If you’re curious what publishers are talking about when they reference the “bluelines” of a book, these are the bluelines for It: The 25th Anniversary Special Limited Edition by Stephen King, which Cemetery Dance Publications will be publishing later this month:
This is the official approval copy the publisher gets from the printer and, as you can see, these days they aren’t blue, but they serve the same purpose. This stack of loose papers represents the way the text will be presented on the pages of the book. You look the pages over to make sure nothing got lost in translation between when you finalized the design and when the printer loaded everything up on their end. The pages are printed in black and white, even if there are color elements to the page design. Color artwork that will be tipped into the book is also not included, although you are sent separate proofs for them.

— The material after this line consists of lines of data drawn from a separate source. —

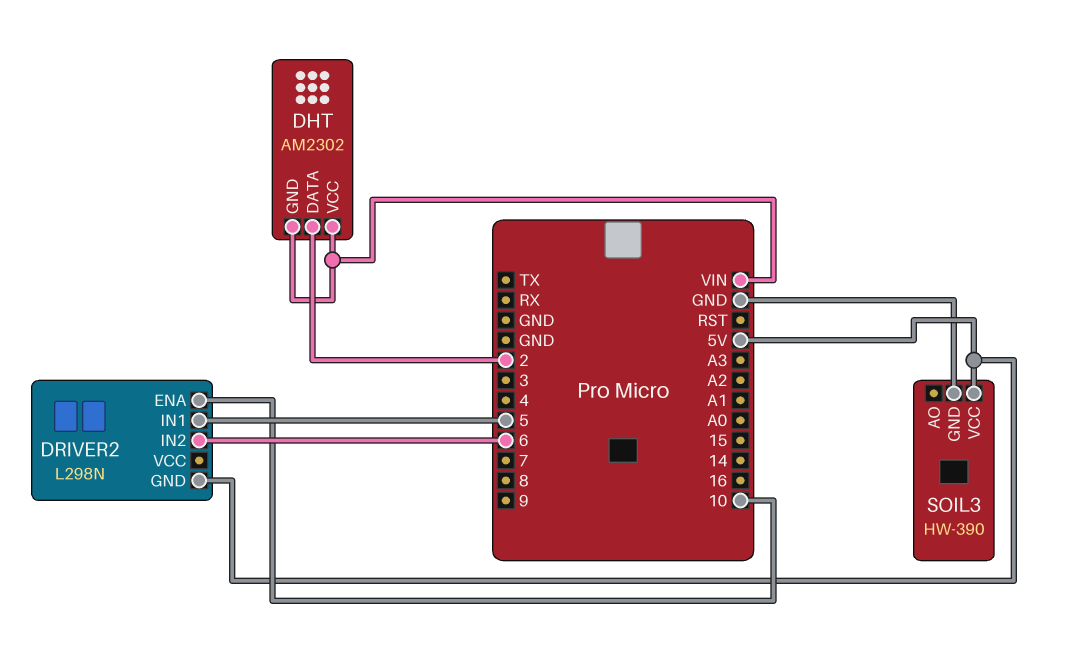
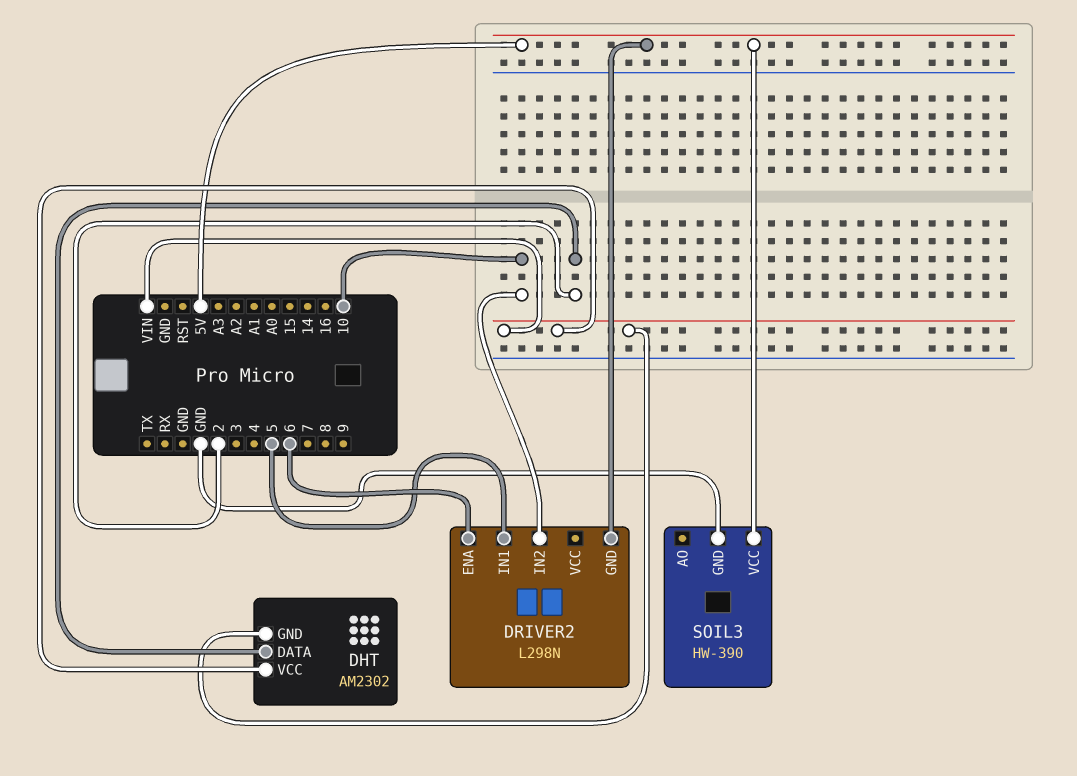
DRIVER2 pin ENA: 10 -> 6
DRIVER2 pin IN2: 6 -> 10

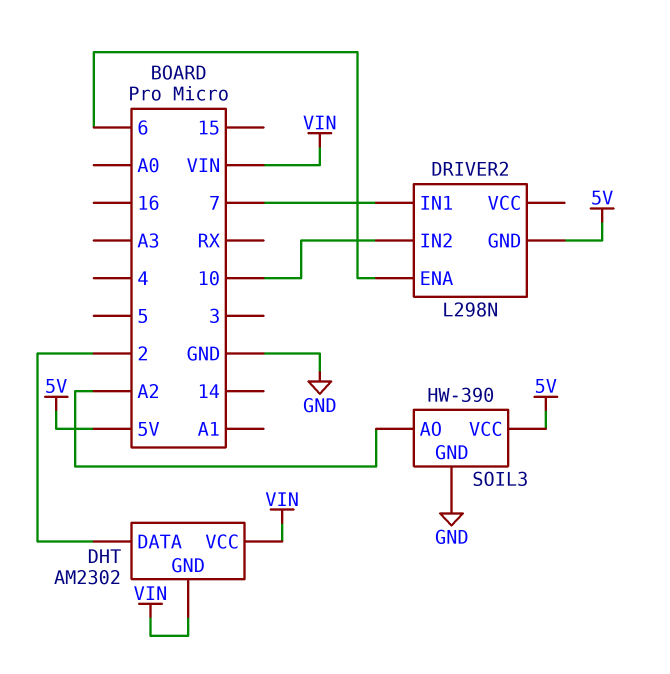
DRIVER2 pin IN1: 5 -> 7
SOIL3 pin AO: none -> A2

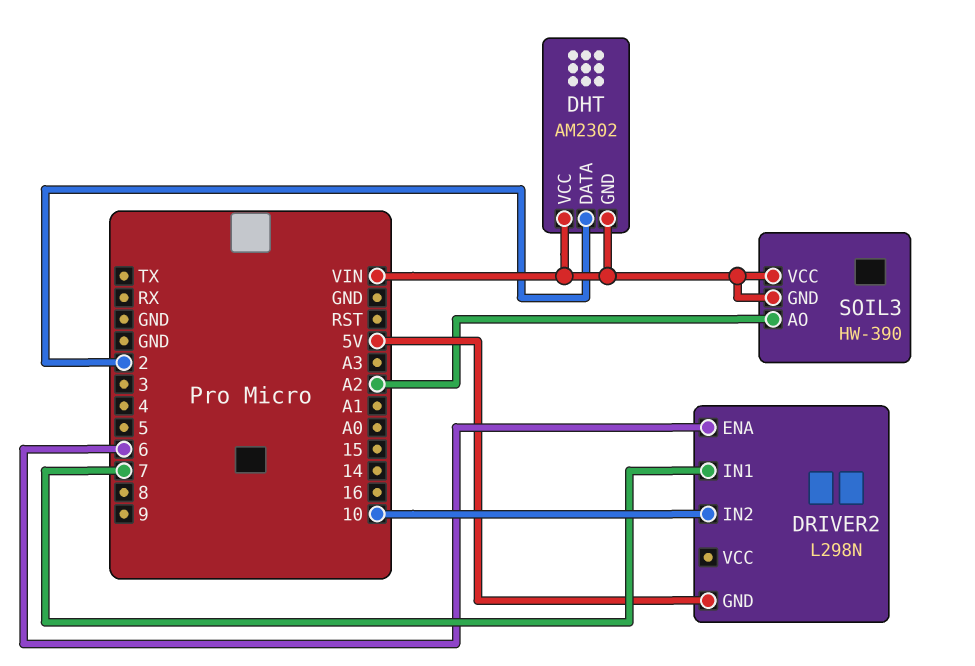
SOIL3 pin GND: GND -> VIN
SOIL3 pin VCC: 5V -> VIN

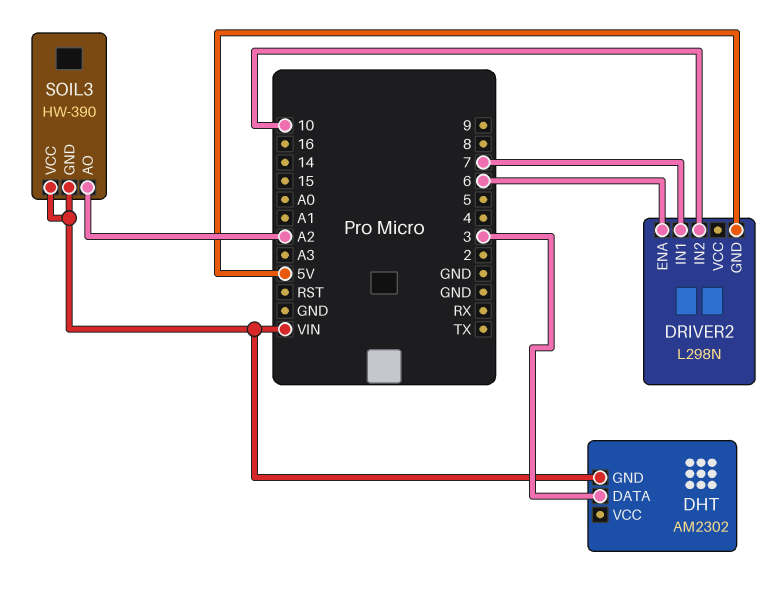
DHT pin DATA: 2 -> 3
DHT pin VCC: VIN -> none

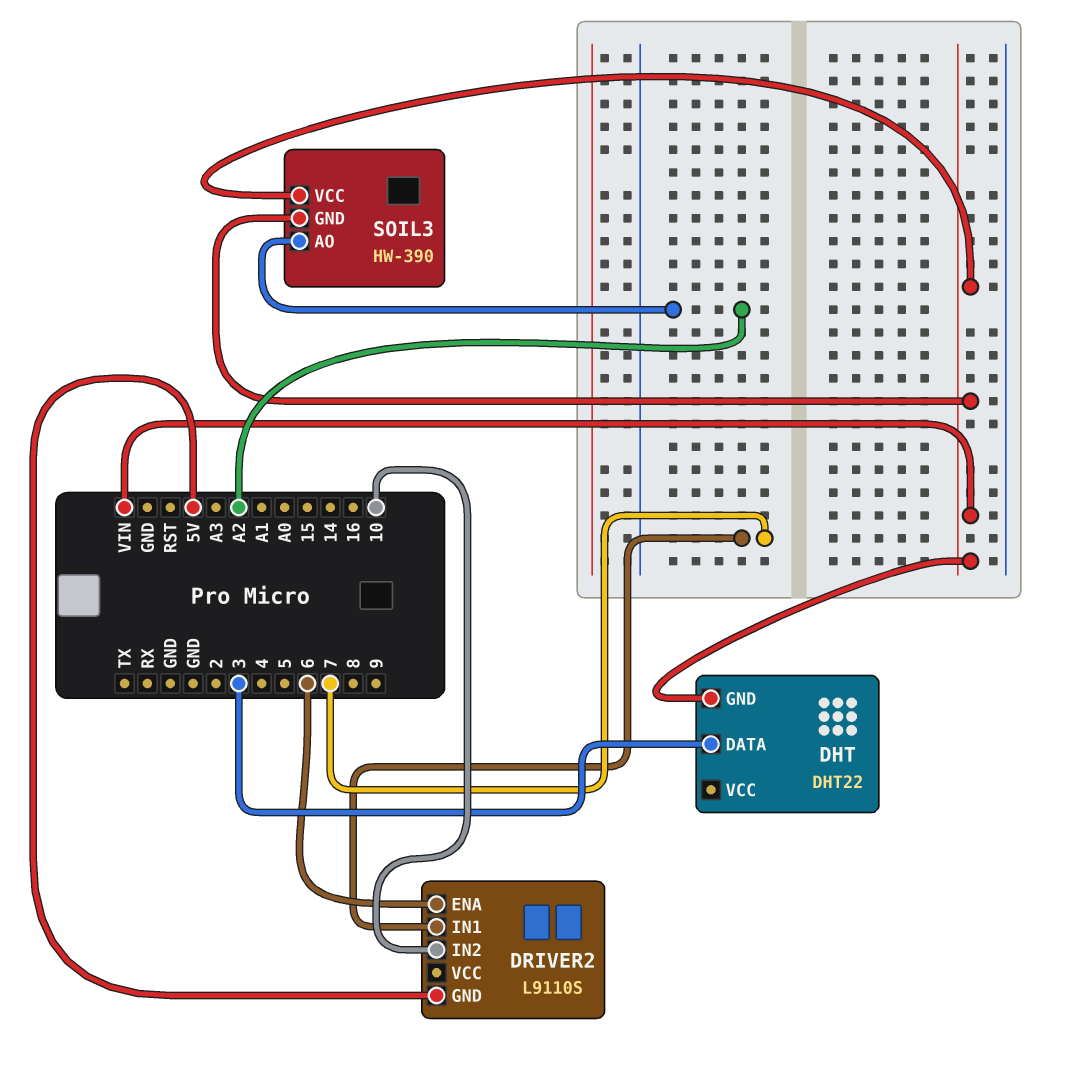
DHT: AM2302 -> DHT22
DRIVER2: L298N -> L9110S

For more complicated projects, you have the option of asking for a “folded and gathered” proof. This is done after you approve the bluelines. The F&G is printed on the same presses that will be printing your actual book, so to create the F&G, one copy of the book is basically run off the press all by itself. The F&G includes everything the final book will: all color elements, the artwork that will be tipped in, etc. Here is what the F&G for It by Stephen King looks like:
Those are the real pages and the real artwork, printed on the real paper stock that will be used for the book. The pages are grouped in their signatures of 8, 16, or 32 pages, but they are not yet bound together.
So the F&G is essentially the final book, just without a binding. It is the absolute last chance to fix any problems.